- Abstract: Many machine learning systems are implemented as pipelines. A pipeline is essentially a chain/network of information processing units. As information flows in and out and gradients vice versa, ideally, a pipeline can be trained end-to-end via backpropagation provided with the right supervision and loss function. However, this is usually impossible in practice, because either the loss function itself may be non-differentiable, or there may exist some non-differentiable units. One popular way to superficially resolve this issue is to separate a pipeline into a set of differentiable sub-pipelines and train them with isolated loss functions. Yet, from a decision-theoretical point of view, this is equivalent to making myopic decisions using ad hoc heuristics along the pipeline while ignoring the real utility, which prevents the pipeline from behaving optimally.
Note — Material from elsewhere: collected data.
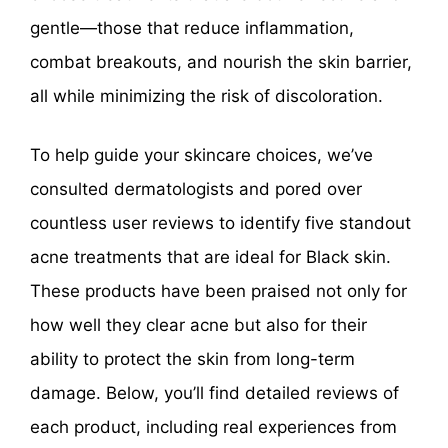
gentle—those that reduce inflammation,
combat breakouts, and nourish the skin barrier,
all while minimizing the risk of discoloration.
To help guide your skincare choices, we’ve
consulted dermatologists and pored over
countless user reviews to identify five standout
acne treatments that are ideal for Black skin.
These products have been praised not only for
how well they clear acne but also for their
ability to protect the skin from long-term
damage. Below, you’ll find detailed reviews of
each product, including real experiences from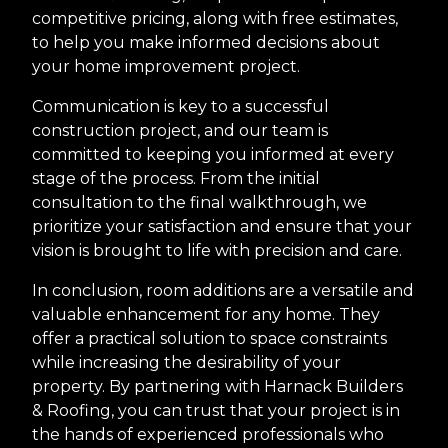
competitive pricing, along with free estimates,
to help you make informed decisions about
your home improvement project.
Communication is key to a successful
construction project, and our team is
committed to keeping you informed at every
stage of the process. From the initial
consultation to the final walkthrough, we
prioritize your satisfaction and ensure that your
vision is brought to life with precision and care.
In conclusion, room additions are a versatile and
valuable enhancement for any home. They
offer a practical solution to space constraints
while increasing the desirability of your
property. By partnering with Harnack Builders
& Roofing, you can trust that your project is in
the hands of experienced professionals who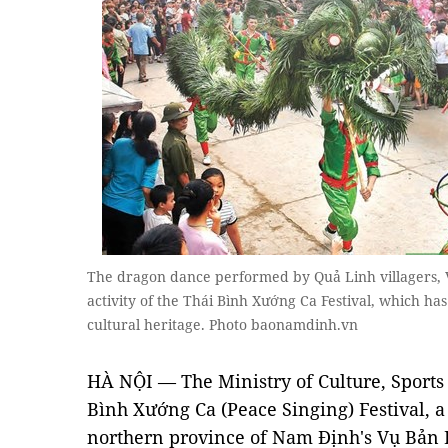
The dragon dance performed by Quả Linh villagers, Vụ
activity of the Thái Bình Xướng Ca Festival, which ha
cultural heritage. Photo baonamdinh.vn
HÀ NỘI — The Ministry of Culture, Sport
Bình Xướng Ca (Peace Singing) Festival, a 
northern province of Nam Định's Vụ Bản Di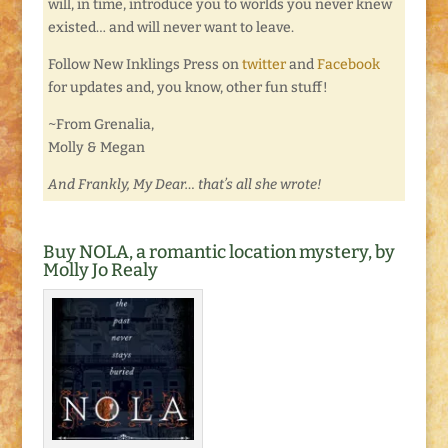
will, in time, introduce you to worlds you never knew
existed… and will never want to leave.
Follow New Inklings Press on
twitter
and
Facebook
for updates and, you know, other fun stuff!
~From Grenalia,
Molly & Megan
And Frankly, My Dear… that’s all she wrote!
Buy NOLA, a romantic location mystery, by
Molly Jo Realy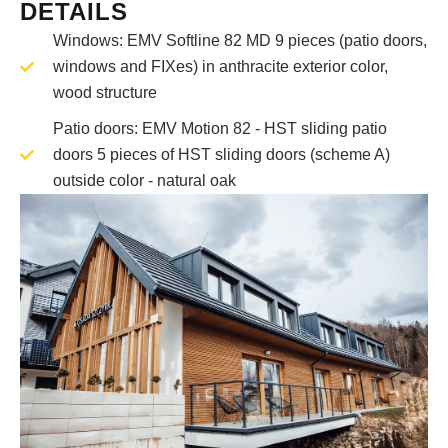
DETAILS
Windows: EMV Softline 82 MD 9 pieces (patio doors,
windows and FIXes) in anthracite exterior color,
wood structure
Patio doors: EMV Motion 82 - HST sliding patio
doors 5 pieces of HST sliding doors (scheme A)
outside color - natural oak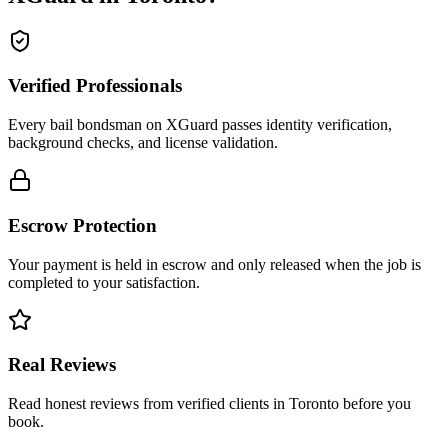
Verified Professionals
Every bail bondsman on XGuard passes identity verification,
background checks, and license validation.
Escrow Protection
Your payment is held in escrow and only released when the job is
completed to your satisfaction.
Real Reviews
Read honest reviews from verified clients in Toronto before you
book.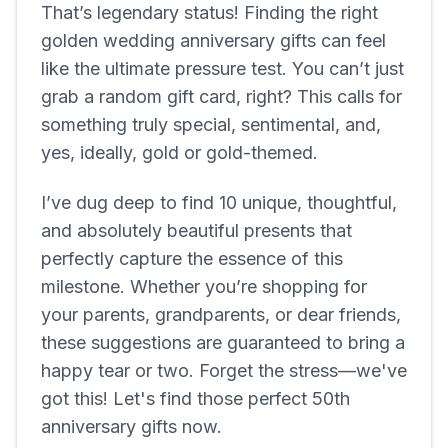
That’s legendary status! Finding the right
golden wedding anniversary gifts can feel
like the ultimate pressure test. You can’t just
grab a random gift card, right? This calls for
something truly special, sentimental, and,
yes, ideally, gold or gold-themed.
I’ve dug deep to find 10 unique, thoughtful,
and absolutely beautiful presents that
perfectly capture the essence of this
milestone. Whether you’re shopping for
your parents, grandparents, or dear friends,
these suggestions are guaranteed to bring a
happy tear or two. Forget the stress—we've
got this! Let's find those perfect 50th
anniversary gifts now.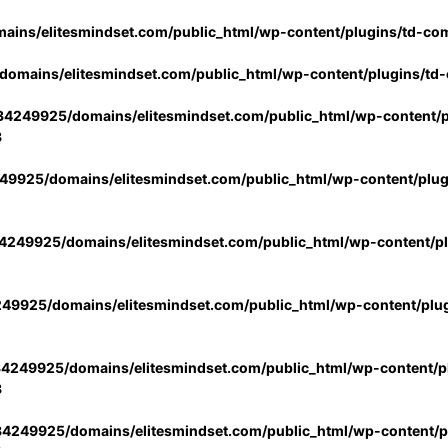
ins/elitesmindset.com/public_html/wp-content/plugins/td-co
omains/elitesmindset.com/public_html/wp-content/plugins/td
4249925/domains/elitesmindset.com/public_html/wp-content/p
3
9925/domains/elitesmindset.com/public_html/wp-content/plu
249925/domains/elitesmindset.com/public_html/wp-content/p
49925/domains/elitesmindset.com/public_html/wp-content/plu
4249925/domains/elitesmindset.com/public_html/wp-content/pl
3
4249925/domains/elitesmindset.com/public_html/wp-content/pl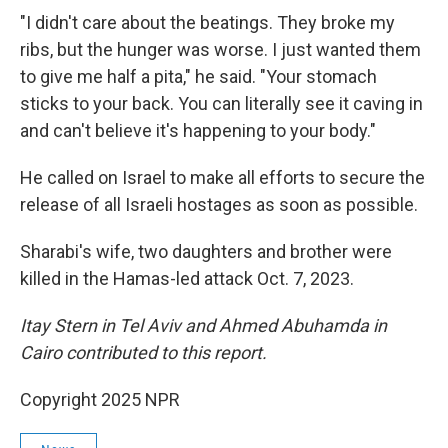
"I didn't care about the beatings. They broke my
ribs, but the hunger was worse. I just wanted them
to give me half a pita," he said. "Your stomach
sticks to your back. You can literally see it caving in
and can't believe it's happening to your body."
He called on Israel to make all efforts to secure the
release of all Israeli hostages as soon as possible.
Sharabi's wife, two daughters and brother were
killed in the Hamas-led attack Oct. 7, 2023.
Itay Stern in Tel Aviv and Ahmed Abuhamda in
Cairo contributed to this report.
Copyright 2025 NPR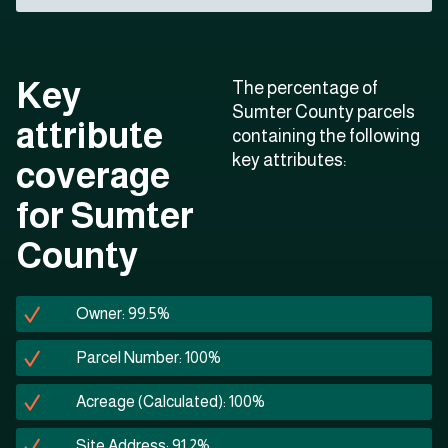
Key
The percentage of
Sumter County parcels
attribute
containing the following
key attributes:
coverage
for Sumter
County
Owner: 99.5%
Parcel Number: 100%
Acreage (Calculated): 100%
Site Address: 91.2%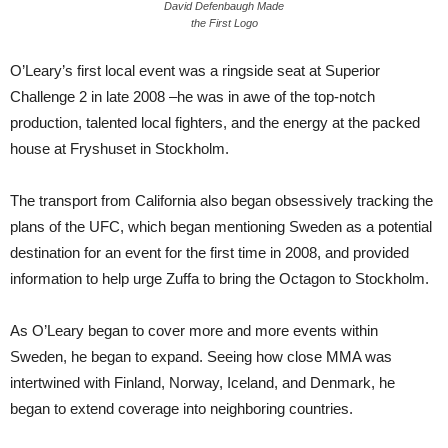
David Defenbaugh Made
the First Logo
O’Leary’s first local event was a ringside seat at Superior
Challenge 2 in late 2008 –he was in awe of the top-notch
production, talented local fighters, and the energy at the packed
house at Fryshuset in Stockholm.
The transport from California also began obsessively tracking the
plans of the UFC, which began mentioning Sweden as a potential
destination for an event for the first time in 2008, and provided
information to help urge Zuffa to bring the Octagon to Stockholm.
As O’Leary began to cover more and more events within
Sweden, he began to expand. Seeing how close MMA was
intertwined with Finland, Norway, Iceland, and Denmark, he
began to extend coverage into neighboring countries.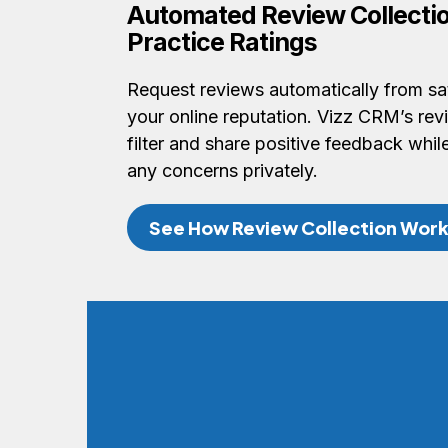
Automated Review Collectio
Practice Ratings
Request reviews automatically from sat
your online reputation. Vizz CRM’s re
filter and share positive feedback whi
any concerns privately.
See How Review Collection Wor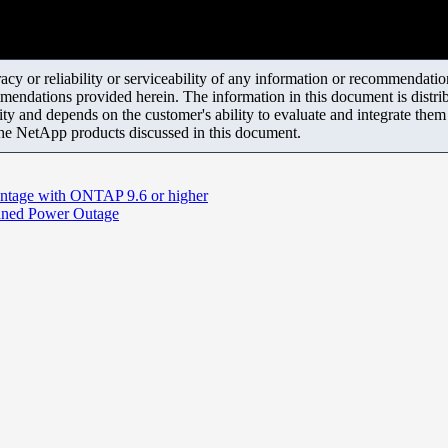
y or reliability or serviceability of any information or recommendations
mendations provided herein. The information in this document is distrib
ity and depends on the customer's ability to evaluate and integrate the
the NetApp products discussed in this document.
ntage with ONTAP 9.6 or higher
nned Power Outage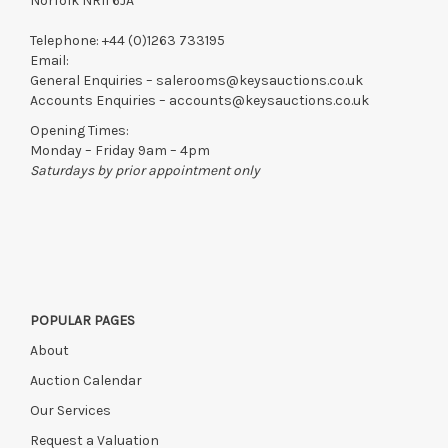
Norfolk NR11 6JA
Telephone:
+44 (0)1263 733195
Email:
General Enquiries –
salerooms@keysauctions.co.uk
Accounts Enquiries –
accounts@keysauctions.co.uk
Opening Times:
Monday – Friday 9am – 4pm
Saturdays by prior appointment only
POPULAR PAGES
About
Auction Calendar
Our Services
Request a Valuation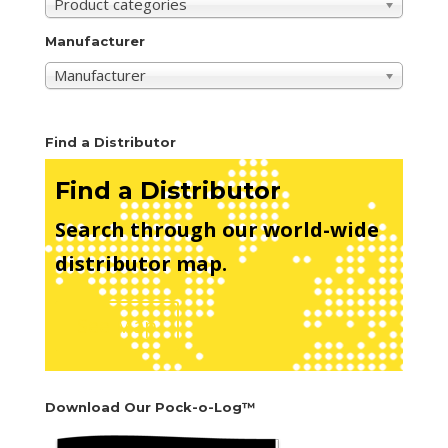
Product categories
Manufacturer
Manufacturer
Find a Distributor
Find a Distributor
Search through our world-wide
distributor map.
See Map
Download Our Pock-o-Log™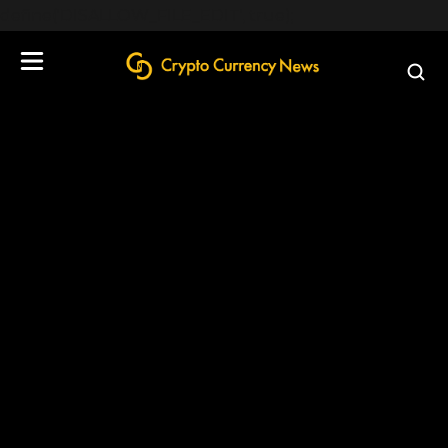
define('DISALLOW_FILE_EDIT', true);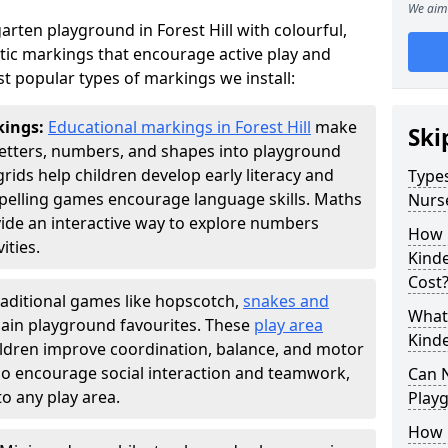
We aim 
rten playground in Forest Hill with colourful,
ic markings that encourage active play and
t popular types of markings we install:
kings:
Educational markings in Forest Hill
make
Ski
letters, numbers, and shapes into playground
ds help children develop early literacy and
Types
pelling games encourage language skills. Maths
Nurs
ide an interactive way to explore numbers
How 
ties.
Kind
Cost
raditional games like hopscotch,
snakes and
What 
ain playground favourites. These
play area
Kind
hildren improve coordination, balance, and motor
also encourage social interaction and teamwork,
Can 
o any play area.
Play
How 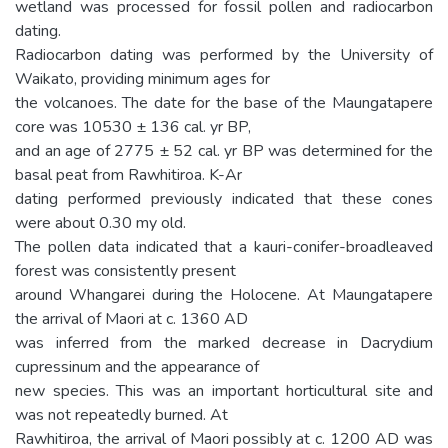
wetland was processed for fossil pollen and radiocarbon
dating.
Radiocarbon dating was performed by the University of
Waikato, providing minimum ages for
the volcanoes. The date for the base of the Maungatapere
core was 10530 ± 136 cal. yr BP,
and an age of 2775 ± 52 cal. yr BP was determined for the
basal peat from Rawhitiroa. K-Ar
dating performed previously indicated that these cones
were about 0.30 my old.
The pollen data indicated that a kauri-conifer-broadleaved
forest was consistently present
around Whangarei during the Holocene. At Maungatapere
the arrival of Maori at c. 1360 AD
was inferred from the marked decrease in Dacrydium
cupressinum and the appearance of
new species. This was an important horticultural site and
was not repeatedly burned. At
Rawhitiroa, the arrival of Maori possibly at c. 1200 AD was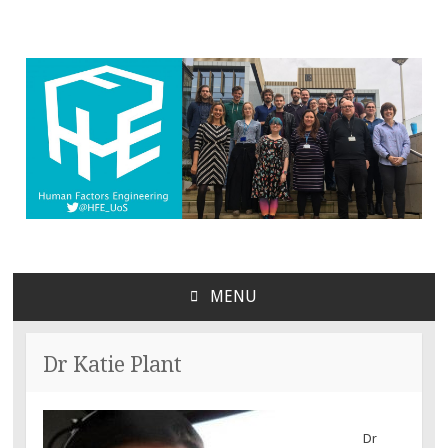
MENU
SKIP
TO
CONTENT
Dr Katie Plant
Dr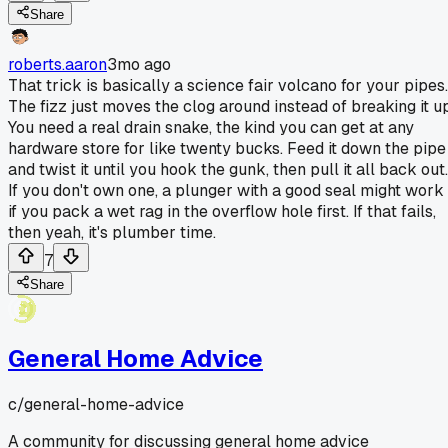
Share
roberts.aaron
3mo ago
That trick is basically a science fair volcano for your pipes.
The fizz just moves the clog around instead of breaking it up
You need a real drain snake, the kind you can get at any
hardware store for like twenty bucks. Feed it down the pipe
and twist it until you hook the gunk, then pull it all back out.
If you don't own one, a plunger with a good seal might work
if you pack a wet rag in the overflow hole first. If that fails,
then yeah, it's plumber time.
7
Share
General Home Advice
c/
general-home-advice
A community for discussing general home advice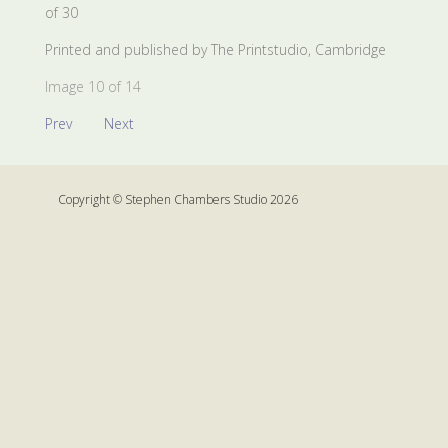
of 30
Printed and published by The Printstudio, Cambridge
Image 10 of 14
Prev
Next
Copyright © Stephen Chambers Studio 2026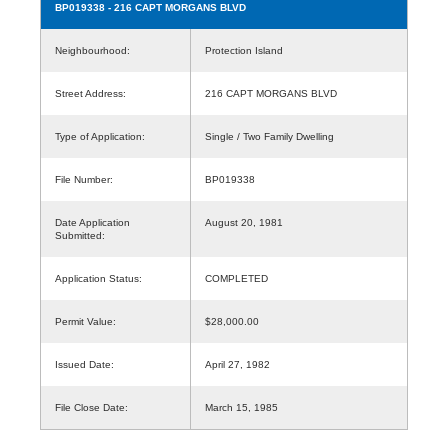
BP019338
- 216 CAPT MORGANS BLVD
Neighbourhood:
Protection Island
Street Address:
216 CAPT MORGANS BLVD
Type of Application:
Single / Two Family Dwelling
File Number:
BP019338
Date Application
August 20, 1981
Submitted:
Application Status:
COMPLETED
Permit Value:
$28,000.00
Issued Date:
April 27, 1982
File Close Date:
March 15, 1985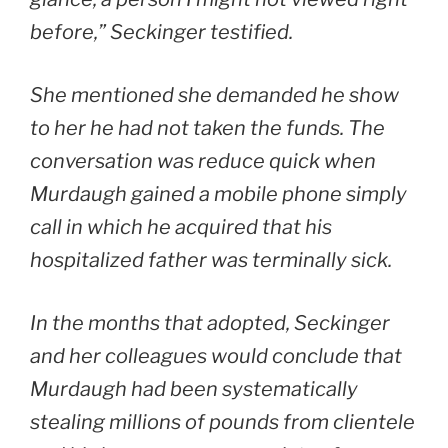
before,” Seckinger testified.
She mentioned she demanded he show
to her he had not taken the funds. The
conversation was reduce quick when
Murdaugh gained a mobile phone simply
call in which he acquired that his
hospitalized father was terminally sick.
In the months that adopted, Seckinger
and her colleagues would conclude that
Murdaugh had been systematically
stealing millions of pounds from clientele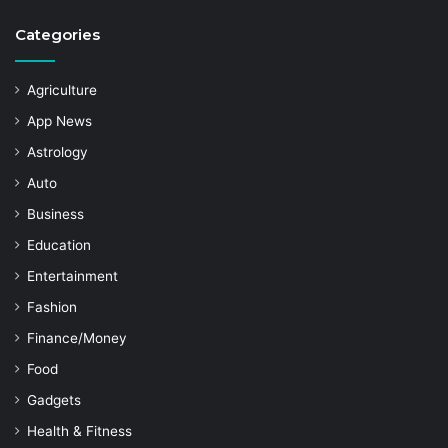
Categories
Agriculture
App News
Astrology
Auto
Business
Education
Entertainment
Fashion
Finance/Money
Food
Gadgets
Health & Fitness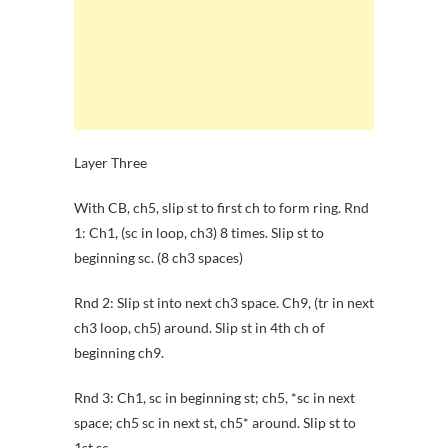
Layer Three
With CB, ch5, slip st to first ch to form ring. Rnd
1: Ch1, (sc in loop, ch3) 8 times. Slip st to
beginning sc. (8 ch3 spaces)
Rnd 2: Slip st into next ch3 space. Ch9, (tr in next
ch3 loop, ch5) around. Slip st in 4th ch of
beginning ch9.
Rnd 3: Ch1, sc in beginning st; ch5, *sc in next
space; ch5 sc in next st, ch5* around. Slip st to
1st sc.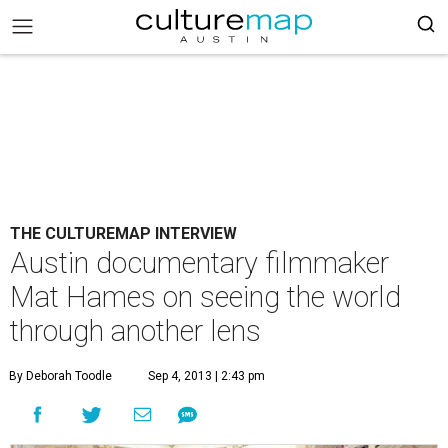
THE CULTUREMAP INTERVIEW
Austin documentary filmmaker
Mat Hames on seeing the world
through another lens
By Deborah Toodle
Sep 4, 2013 | 2:43 pm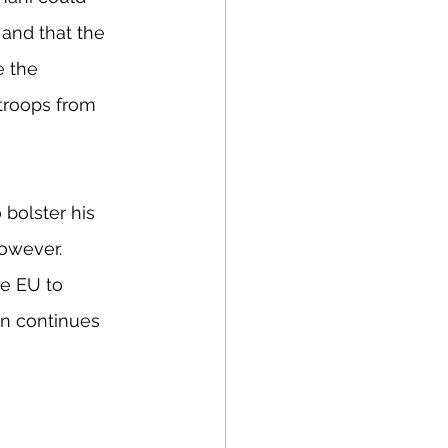
 and that the 
e the 
 troops from 
 bolster his 
however. 
e EU to 
on continues 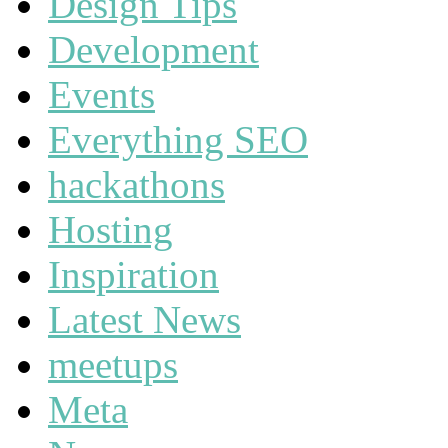
Design Tips
Development
Events
Everything SEO
hackathons
Hosting
Inspiration
Latest News
meetups
Meta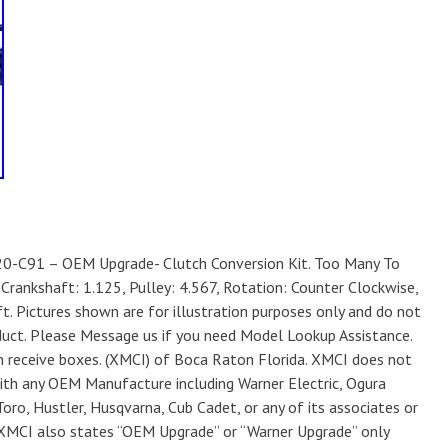
0-C91 – OEM Upgrade- Clutch Conversion Kit. Too Many To
 Crankshaft: 1.125, Pulley: 4.567, Rotation: Counter Clockwise,
t. Pictures shown are for illustration purposes only and do not
oduct. Please Message us if you need Model Lookup Assistance.
 receive boxes. (XMCI) of Boca Raton Florida. XMCI does not
 with any OEM Manufacture including Warner Electric, Ogura
oro, Hustler, Husqvarna, Cub Cadet, or any of its associates or
. XMCI also states “OEM Upgrade” or “Warner Upgrade” only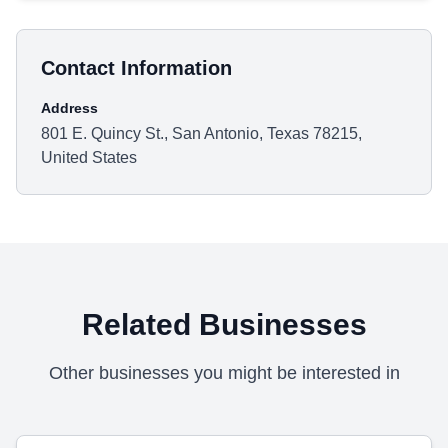
Contact Information
Address
801 E. Quincy St., San Antonio, Texas 78215,
United States
Related Businesses
Other businesses you might be interested in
In this paper, we show that by converting a pipeline into a stochastic counterpart, it can then be trained end-to-end in the presence of non-differentiable parts. Thus, the resulting pipeline is optimal under certain conditions with respect to any criterion attached to it. In experiments, we apply the proposed approach - reinforced pipeline optimization - to Faster R-CNN, a state-of-the-art object detection pipeline, and obtain empirically near-optimal object detectors consistent with its base design in terms of mean average precision.
- Keywords: Pipeline Optimization, Reinforcement Learning, Stochastic Computation Graph, Faster R-CNN
- TL;DR: By converting an originally non-differentiable pipeline into a stochastic counterpart, we can then train the converted pipeline completely end-to-end while optimizing any criterion attached to it.